EXERCISE DETAILS: Reproduce the hiking account below, word for word and in full.

EXTRACT:
※ ※ ※

Eventually, the road ends right at the trailhead. So at least there’s that.
Day 1- From Gargantua Harbour to the Rhyolite Campsites
Distance: 5.7 km
Time it Took: 3 and a half HOURS
Tip of the Day: The way you have to move your body on these trails, if your pack is up high it bonks you in the head a lot and is very annoying. Try to keep your base weight small, and don’t overfill the “lid” on your backpack (the zippered compartment up top).
About the Hike There
This was our first taste of the Lake Superior Coastal Trail, and it did not disappoint. We got a late start which made me nervous because I had been rereading trail reports about how hard this trail was before we set out!
The first km of the trail was through the forest and was super flat and easy. So REALLY it took us 3.5 hours to hike 5 km, gah!
The Gargantua Harbour campsites are all along the first kilometre, so you can stop and use the bathrooms here if needed.
At 1 km the trail started to go up and it was steep! There were also tons of rocks that we had to navigate while ascending.
The Coast
The first 2 km took us 50 minutes, and then we got out onto open rock face for the first time. So far, we had been following the classic Ontario Parks trail markers in the trees, but on these big rocky sections there are no trees to mark, so we began to look out for cairns along the way. This was something new to us and they were sometimes difficult to spot- we were looking for rocks among rocks. So, while the hiking was strenuous, it was also having to think so much about which way to go that slowed us down too.
The trail began to alternate between having us out on the coastal rock and bringing us back into the forest. So far the rock face we were traversing was just wide-open rock face, similar to Canadian shield that we had walked over at home in Ottawa.

※ ※ ※

DATASET ROWS:

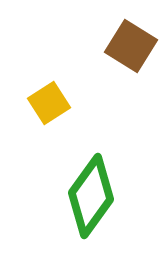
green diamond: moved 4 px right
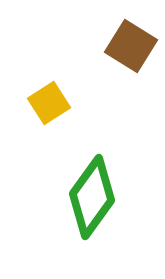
green diamond: moved 1 px right, 1 px down
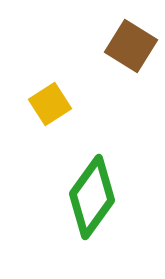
yellow square: moved 1 px right, 1 px down
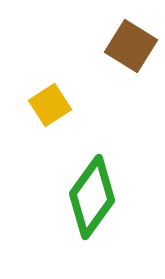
yellow square: moved 1 px down
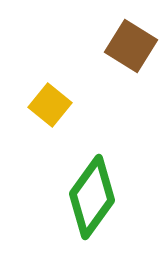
yellow square: rotated 18 degrees counterclockwise
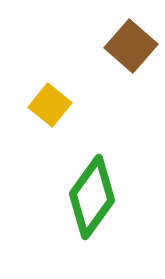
brown square: rotated 9 degrees clockwise
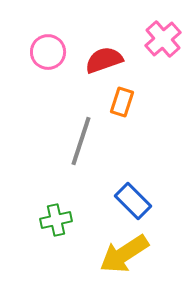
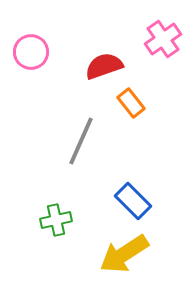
pink cross: rotated 6 degrees clockwise
pink circle: moved 17 px left
red semicircle: moved 6 px down
orange rectangle: moved 9 px right, 1 px down; rotated 56 degrees counterclockwise
gray line: rotated 6 degrees clockwise
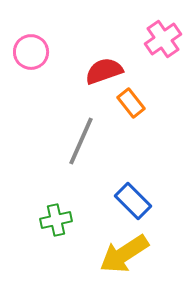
red semicircle: moved 5 px down
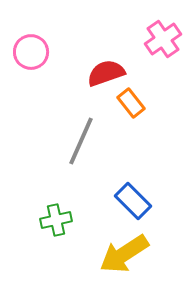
red semicircle: moved 2 px right, 2 px down
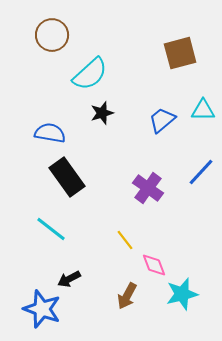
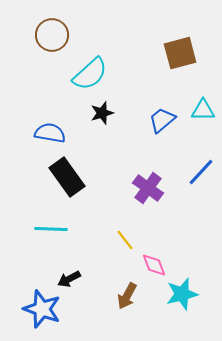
cyan line: rotated 36 degrees counterclockwise
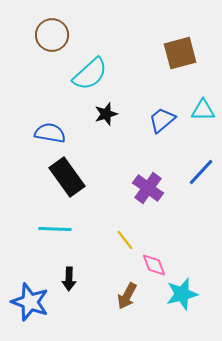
black star: moved 4 px right, 1 px down
cyan line: moved 4 px right
black arrow: rotated 60 degrees counterclockwise
blue star: moved 12 px left, 7 px up
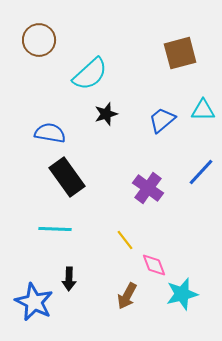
brown circle: moved 13 px left, 5 px down
blue star: moved 4 px right; rotated 6 degrees clockwise
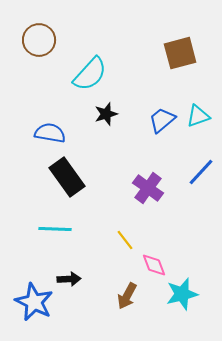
cyan semicircle: rotated 6 degrees counterclockwise
cyan triangle: moved 5 px left, 6 px down; rotated 20 degrees counterclockwise
black arrow: rotated 95 degrees counterclockwise
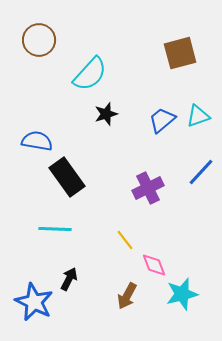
blue semicircle: moved 13 px left, 8 px down
purple cross: rotated 28 degrees clockwise
black arrow: rotated 60 degrees counterclockwise
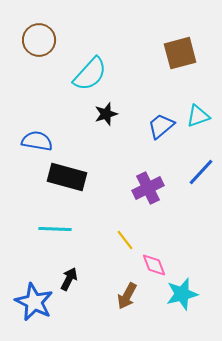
blue trapezoid: moved 1 px left, 6 px down
black rectangle: rotated 39 degrees counterclockwise
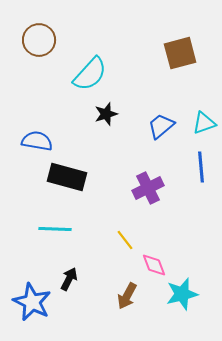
cyan triangle: moved 6 px right, 7 px down
blue line: moved 5 px up; rotated 48 degrees counterclockwise
blue star: moved 2 px left
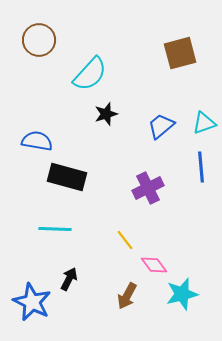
pink diamond: rotated 16 degrees counterclockwise
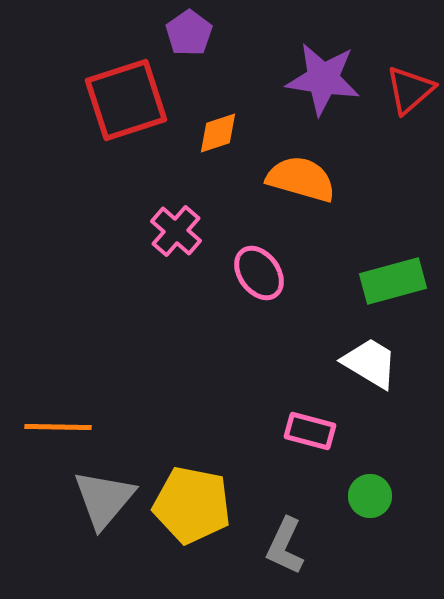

※ ※ ※

SOLUTION BELOW:
Eventually, the road ends right at the trailhead. So at least there’s that.
Day 1- From Gargantua Harbour to the Rhyolite Campsites
Distance: 5.7 km
Time it Took: 3 and a half HOURS
Tip of the Day: The way you have to move your body on these trails, if your pack is up high it bonks you in the head a lot and is very annoying. Try to keep your base weight small, and don’t overfill the “lid” on your backpack (the zippered compartment up top).
About the Hike There
This was our first taste of the Lake Superior Coastal Trail, and it did not disappoint. We got a late start which made me nervous because I had been rereading trail reports about how hard this trail was before we set out!
The first km of the trail was through the forest and was super flat and easy. So REALLY it took us 3.5 hours to hike 5 km, gah!
The Gargantua Harbour campsites are all along the first kilometre, so you can stop and use the bathrooms here if needed.
At 1 km the trail started to go up and it was steep! There were also tons of rocks that we had to navigate while ascending.
The Coast
The first 2 km took us 50 minutes, and then we got out onto open rock face for the first time. So far, we had been following the classic Ontario Parks trail markers in the trees, but on these big rocky sections there are no trees to mark, so we began to look out for cairns along the way. This was something new to us and they were sometimes difficult to spot- we were looking for rocks among rocks. So, while the hiking was strenuous, it was also having to think so much about which way to go that slowed us down too.
The trail began to alternate between having us out on the coastal rock and bringing us back into the forest. So far the rock face we were traversing was just wide-open rock face, similar to Canadian shield that we had walked over at home in Ottawa.